• _WHAT THIS TASK INVOLVES_: Put every line of extracted text from the entries below into a Markdown table with the columns "No." and "Text", numbering the rows and leaving out blank lines. Do not include the pictures.

+ + + +

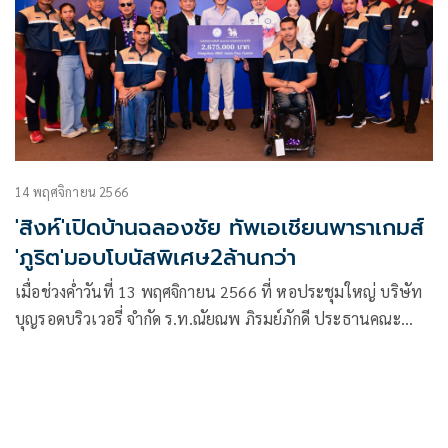
หมายโอลิมปิกเกมส์ 2028 ที่นครลอสแอนเจลิส สหรัฐอเมริกา
14 พฤศจิกายน 2566
'สิงห์'เปิดบ้านฉลองชัย ทัพเอเชียนพาราเกมส์
'ภูริต'มอบโบนัสพิเศษ2ล้านกว่า
เมื่อช่วงค่ำวันที่ 13 พฤศจิกายน 2566 ที่ หอประชุมใหญ่ บริษัท
บุญรอดบริวเวอรี่ จำกัด ร.ท.ณัยณพ ภิรมย์ภักดี ประธานคณะ
กรรมการพาราลิมปิกแห่งประเทศไทย จัดงานฉลองชัย และมอบ
เงินสนับสนุนให้แก่นักกีฬาพาราลิมปิกไทย จากผลงานยอดเยี่ยม
จากการแข่งขันกีฬา “เอเชียนพาราเกมส์” ครั้งที่ 4 ที่เมืองหาง
โจว ประเทศจีน โดยมี ดร.ก้องศักด ยอดมณี ผู้ว่าการการกีฬาแห่ง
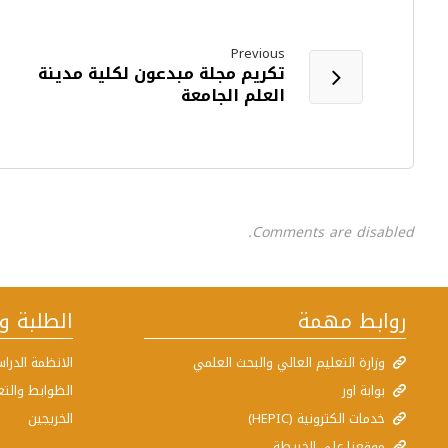
Previous
تكريم مجلة مبدعون لكلية مدينة
العلم الجامعة
Comments are disabled.
روابط مهمة
الطلبة و
وزارة التعليم العالي والبحث العلمي
الانظمة الدراس
بوابة اور
الظوابط والتع
خدمات الكترونية (HEPIC)
الخريجين
موقعنا على الخريطة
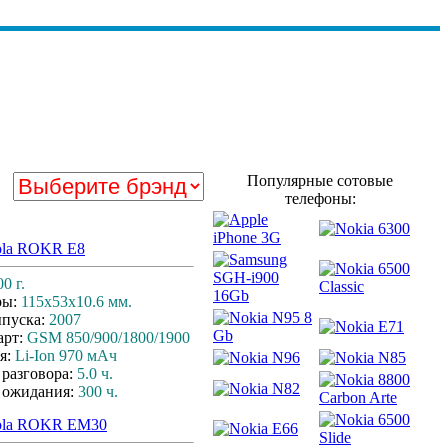
Популярные сотовые
телефоны:
ola ROKR E8
00 г.
ры:
115x53x10.6 мм.
ыпуска:
2007
арт:
GSM 850/900/1800/1900
я:
Li-Ion 970 мАч
 разговора:
5.0 ч.
 ожидания:
300 ч.
ola ROKR EM30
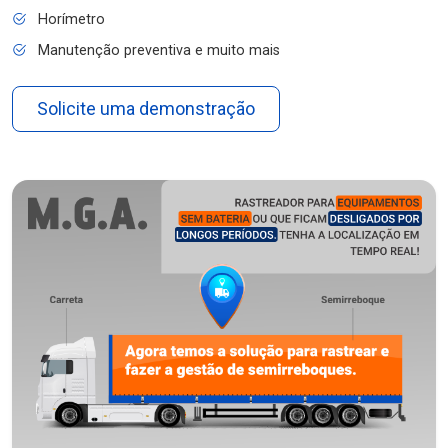
Horímetro
Manutenção preventiva e muito mais
Solicite uma demonstração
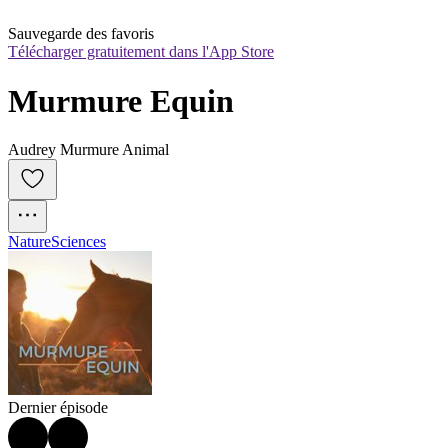
Sauvegarde des favoris
Télécharger gratuitement dans l'App Store
Murmure Equin
Audrey Murmure Animal
Nature
Sciences
Dernier épisode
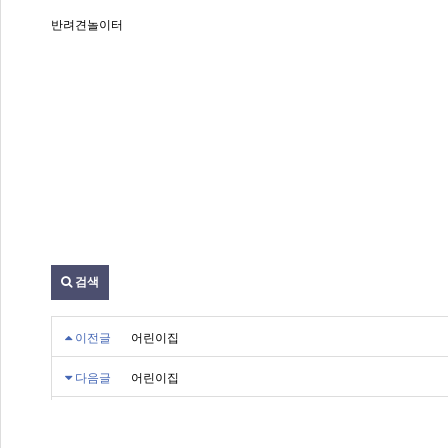
반려견놀이터
검색
이전글
어린이집
다음글
어린이집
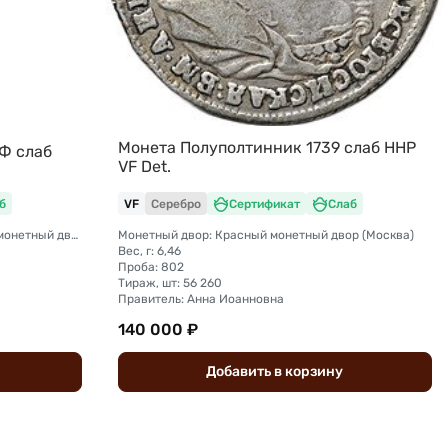
Монета Полуполтинник 1739 слаб ННР
НФ слаб
VF Det.
б
VF
Серебро
Сертификат
Слаб
Монетный двор: Санкт-Петербургский монетный двор
Монетный двор: Красный монетный двор (Москва)
Вес, г: 6,46
Проба: 802
Тираж, шт: 56 260
Правитель: Анна Иоанновна
140 000 ₽
Добавить
в
корзину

+ + + +

• _YOUR SOLUTION_:
| No. | Text |
|---|---|
| 1 | หมายโอลิมปิกเกมส์ 2028 ที่นครลอสแอนเจลิส สหรัฐอเมริกา |
| 2 | 14 พฤศจิกายน 2566 |
| 3 | 'สิงห์'เปิดบ้านฉลองชัย ทัพเอเชียนพาราเกมส์ |
| 4 | 'ภูริต'มอบโบนัสพิเศษ2ล้านกว่า |
| 5 | เมื่อช่วงค่ำวันที่ 13 พฤศจิกายน 2566 ที่ หอประชุมใหญ่ บริษัท |
| 6 | บุญรอดบริวเวอรี่ จำกัด ร.ท.ณัยณพ ภิรมย์ภักดี ประธานคณะ |
| 7 | กรรมการพาราลิมปิกแห่งประเทศไทย จัดงานฉลองชัย และมอบ |
| 8 | เงินสนับสนุนให้แก่นักกีฬาพาราลิมปิกไทย จากผลงานยอดเยี่ยม |
| 9 | จากการแข่งขันกีฬา “เอเชียนพาราเกมส์” ครั้งที่ 4 ที่เมืองหาง |
| 10 | โจว ประเทศจีน โดยมี ดร.ก้องศักด ยอดมณี ผู้ว่าการการกีฬาแห่ง |
| 11 | Previous |
| 12 | تكريم مجلة مبدعون لكلية مدينة |
| 13 | العلم الجامعة |
| 14 | Comments are disabled. |
| 15 | روابط مهمة |
| 16 | الطلبة و |
| 17 | وزارة التعليم العالي والبحث العلمي |
| 18 | الانظمة الدراس |
| 19 | بوابة اور |
| 20 | الظوابط والتع |
| 21 | خدمات الكترونية (HEPIC) |
| 22 | الخريجين |
| 23 | موقعنا على الخريطة |
| 24 | Популярные сотовые |
| 25 | телефоны: |
| 26 | ola ROKR E8 |
| 27 | 00 г. |
| 28 | ры: |
| 29 | 115x53x10.6 мм. |
| 30 | ыпуска: |
| 31 | 2007 |
| 32 | арт: |
| 33 | GSM 850/900/1800/1900 |
| 34 | я: |
| 35 | Li-Ion 970 мАч |
| 36 |  разговора: |
| 37 | 5.0 ч. |
| 38 |  ожидания: |
| 39 | 300 ч. |
| 40 | ola ROKR EM30 |
| 41 | Horímetro |
| 42 | Manutenção preventiva e muito mais |
| 43 | Solicite uma demonstração |
| 44 | Sauvegarde des favoris |
| 45 | Télécharger gratuitement dans l'App Store |
| 46 | Murmure Equin |
| 47 | Audrey Murmure Animal |
| 48 | Nature |
| 49 | Sciences |
| 50 | Dernier épisode |
| 51 | 반려견놀이터 |
| 52 | 검색 |
| 53 | 이전글 |
| 54 | 어린이집 |
| 55 | 다음글 |
| 56 | 어린이집 |
| 57 | Монета Полуполтинник 1739 слаб ННР |
| 58 | НФ слаб |
| 59 | VF Det. |
| 60 | б |
| 61 | VF |
| 62 | Серебро |
| 63 | Сертификат |
| 64 | Слаб |
| 65 | Монетный двор: Санкт-Петербургский монетный двор |
| 66 | Монетный двор: Красный монетный двор (Москва) |
| 67 | Вес, г: 6,46 |
| 68 | Проба: 802 |
| 69 | Тираж, шт: 56 260 |
| 70 | Правитель: Анна Иоанновна |
| 71 | 140 000 ₽ |
| 72 | Добавить |
| 73 | в |
| 74 | корзину |